Written task:
Take every line from the listing below that contains "stemUp".

Record set:

····················

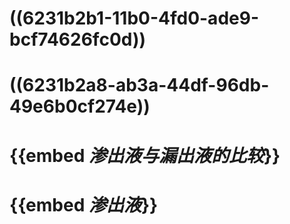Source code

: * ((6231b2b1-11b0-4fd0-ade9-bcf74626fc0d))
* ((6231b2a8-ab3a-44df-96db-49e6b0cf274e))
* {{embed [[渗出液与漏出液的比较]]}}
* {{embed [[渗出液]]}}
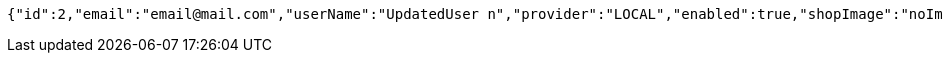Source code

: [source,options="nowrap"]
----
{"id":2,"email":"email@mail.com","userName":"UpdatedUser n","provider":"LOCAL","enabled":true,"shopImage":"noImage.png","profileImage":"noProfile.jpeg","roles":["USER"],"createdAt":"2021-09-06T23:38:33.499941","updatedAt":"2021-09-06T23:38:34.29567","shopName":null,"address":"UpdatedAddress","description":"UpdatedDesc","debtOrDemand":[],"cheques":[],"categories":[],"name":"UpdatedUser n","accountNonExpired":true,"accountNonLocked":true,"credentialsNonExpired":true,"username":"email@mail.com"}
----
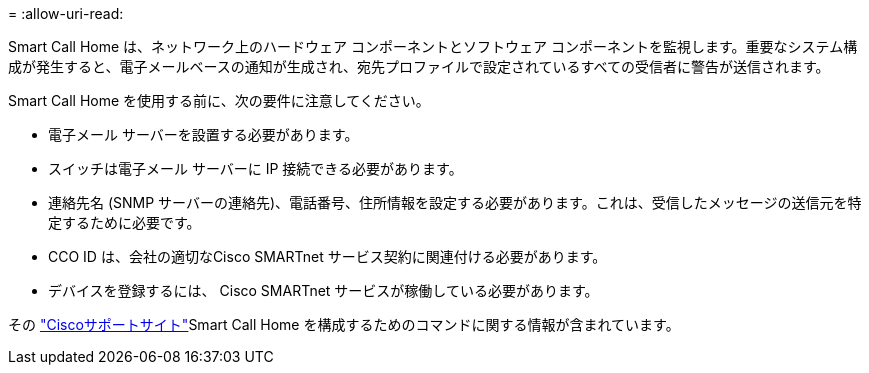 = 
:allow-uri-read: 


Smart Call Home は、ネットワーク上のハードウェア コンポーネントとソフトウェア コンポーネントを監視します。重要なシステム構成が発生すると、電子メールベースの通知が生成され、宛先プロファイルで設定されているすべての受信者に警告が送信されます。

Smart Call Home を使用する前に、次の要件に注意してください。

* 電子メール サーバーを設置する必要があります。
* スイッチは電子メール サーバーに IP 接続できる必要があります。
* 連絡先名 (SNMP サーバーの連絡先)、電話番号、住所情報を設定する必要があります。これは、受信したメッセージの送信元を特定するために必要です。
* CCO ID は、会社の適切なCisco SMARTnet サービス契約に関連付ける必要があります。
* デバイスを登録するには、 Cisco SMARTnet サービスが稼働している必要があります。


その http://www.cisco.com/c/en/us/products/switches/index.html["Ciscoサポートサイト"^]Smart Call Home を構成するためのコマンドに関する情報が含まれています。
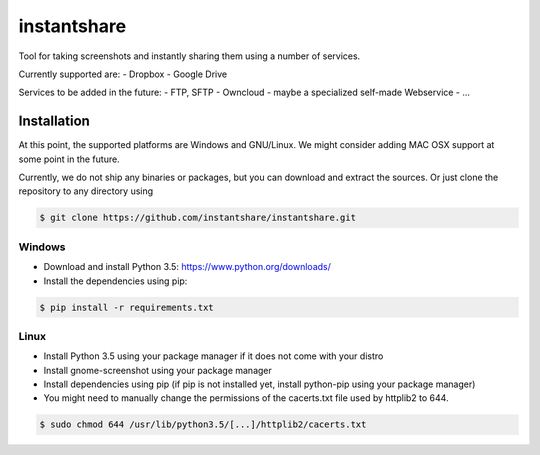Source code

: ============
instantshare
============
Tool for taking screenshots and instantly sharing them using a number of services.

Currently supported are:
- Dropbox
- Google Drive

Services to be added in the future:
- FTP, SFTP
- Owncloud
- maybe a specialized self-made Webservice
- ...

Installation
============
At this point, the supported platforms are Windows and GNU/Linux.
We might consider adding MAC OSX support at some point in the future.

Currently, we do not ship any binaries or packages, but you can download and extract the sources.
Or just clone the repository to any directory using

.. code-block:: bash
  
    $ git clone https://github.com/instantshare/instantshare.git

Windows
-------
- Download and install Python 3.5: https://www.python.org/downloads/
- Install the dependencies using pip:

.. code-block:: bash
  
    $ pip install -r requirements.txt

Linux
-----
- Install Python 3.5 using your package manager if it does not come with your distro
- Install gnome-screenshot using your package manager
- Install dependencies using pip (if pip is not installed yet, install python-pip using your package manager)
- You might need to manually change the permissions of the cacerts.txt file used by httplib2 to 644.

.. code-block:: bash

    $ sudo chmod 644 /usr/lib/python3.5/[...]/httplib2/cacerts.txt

····················

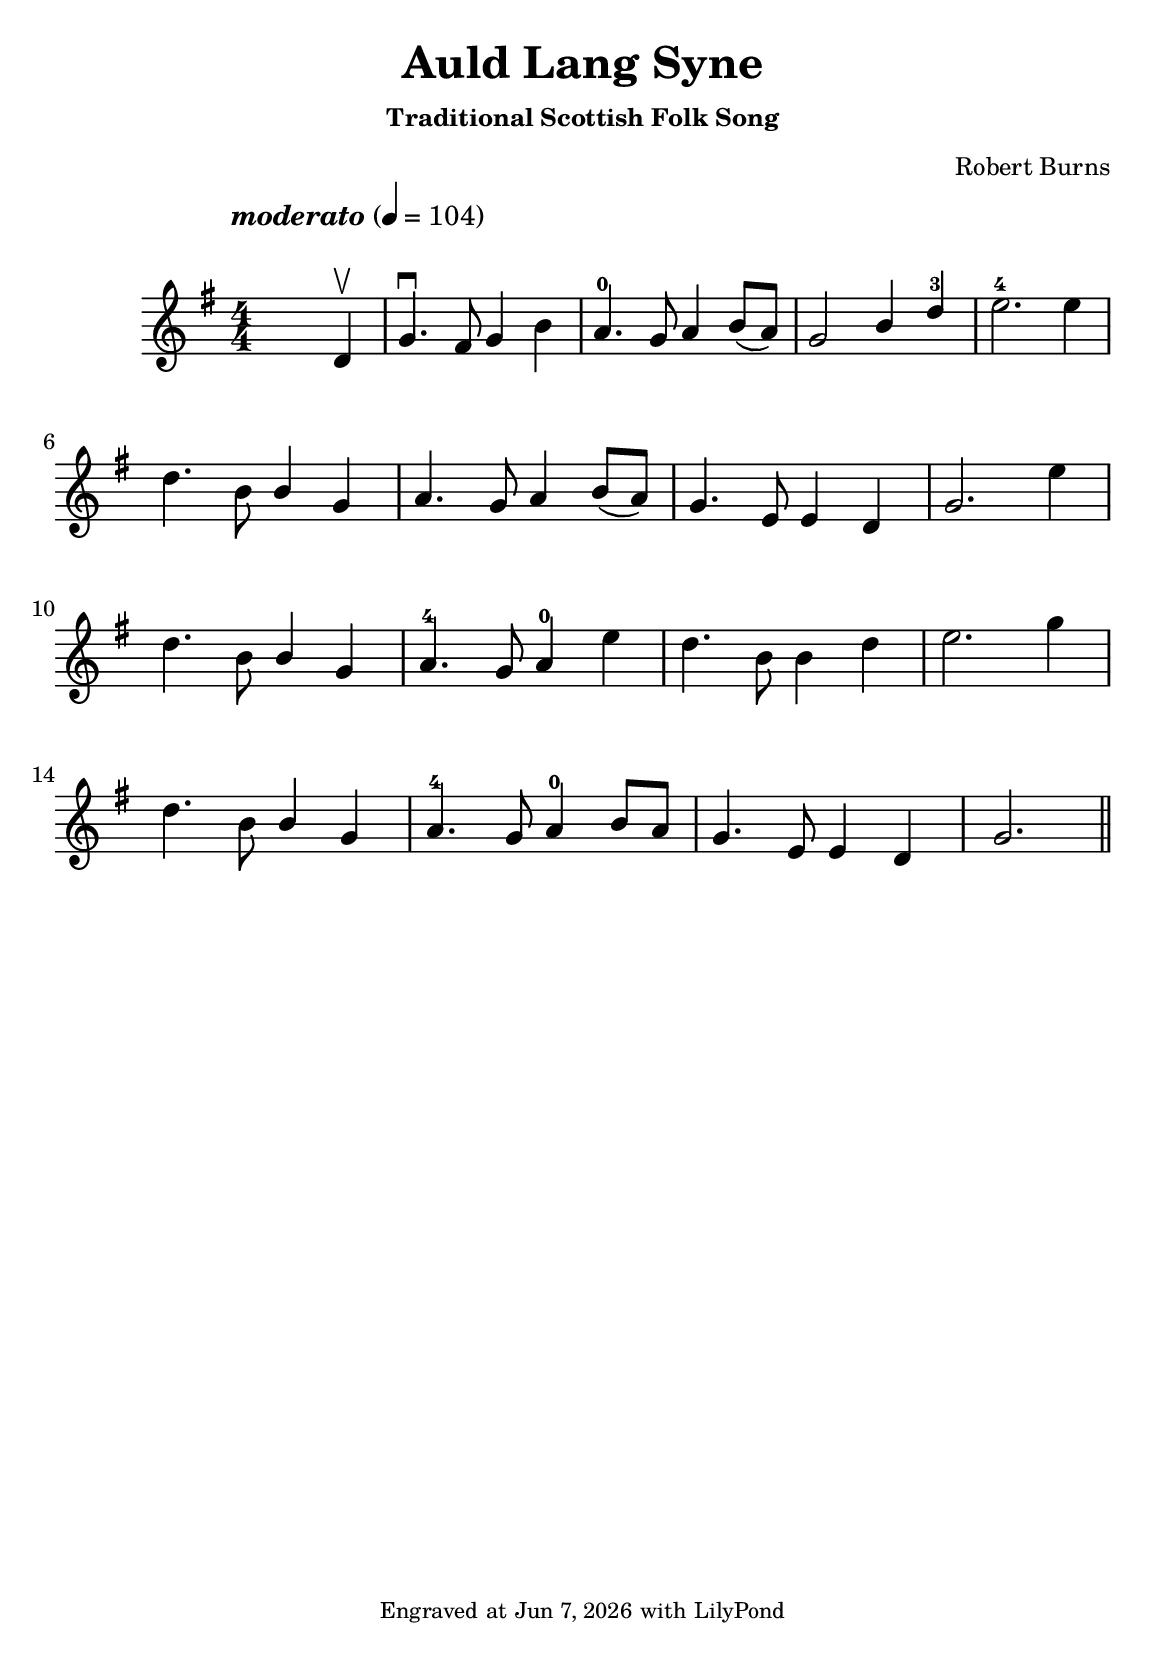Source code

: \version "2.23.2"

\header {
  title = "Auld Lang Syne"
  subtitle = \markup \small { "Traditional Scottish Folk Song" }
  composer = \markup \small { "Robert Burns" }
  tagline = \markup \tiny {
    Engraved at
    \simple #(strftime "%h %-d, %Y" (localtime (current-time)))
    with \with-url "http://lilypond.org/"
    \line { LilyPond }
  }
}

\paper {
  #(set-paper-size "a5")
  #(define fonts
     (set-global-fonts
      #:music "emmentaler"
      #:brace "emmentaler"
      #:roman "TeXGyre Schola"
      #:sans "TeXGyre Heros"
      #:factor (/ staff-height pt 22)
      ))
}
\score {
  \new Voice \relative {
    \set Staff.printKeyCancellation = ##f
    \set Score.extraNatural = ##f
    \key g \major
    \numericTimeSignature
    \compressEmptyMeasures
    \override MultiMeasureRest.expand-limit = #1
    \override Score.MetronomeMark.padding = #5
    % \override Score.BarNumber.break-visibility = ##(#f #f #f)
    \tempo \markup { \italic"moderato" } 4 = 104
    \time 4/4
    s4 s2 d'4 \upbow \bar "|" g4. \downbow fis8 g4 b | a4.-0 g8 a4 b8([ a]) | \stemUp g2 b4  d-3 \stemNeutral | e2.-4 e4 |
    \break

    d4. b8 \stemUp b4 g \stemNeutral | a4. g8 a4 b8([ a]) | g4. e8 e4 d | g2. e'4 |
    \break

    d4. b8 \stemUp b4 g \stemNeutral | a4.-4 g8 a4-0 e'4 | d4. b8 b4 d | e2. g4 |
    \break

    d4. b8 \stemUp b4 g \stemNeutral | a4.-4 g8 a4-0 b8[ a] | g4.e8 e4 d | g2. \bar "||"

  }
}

····················

Answer for this exercise:
    s4 s2 d'4 \upbow \bar "|" g4. \downbow fis8 g4 b | a4.-0 g8 a4 b8([ a]) | \stemUp g2 b4  d-3 \stemNeutral | e2.-4 e4 |
    d4. b8 \stemUp b4 g \stemNeutral | a4. g8 a4 b8([ a]) | g4. e8 e4 d | g2. e'4 |
    d4. b8 \stemUp b4 g \stemNeutral | a4.-4 g8 a4-0 e'4 | d4. b8 b4 d | e2. g4 |
    d4. b8 \stemUp b4 g \stemNeutral | a4.-4 g8 a4-0 b8[ a] | g4.e8 e4 d | g2. \bar "||"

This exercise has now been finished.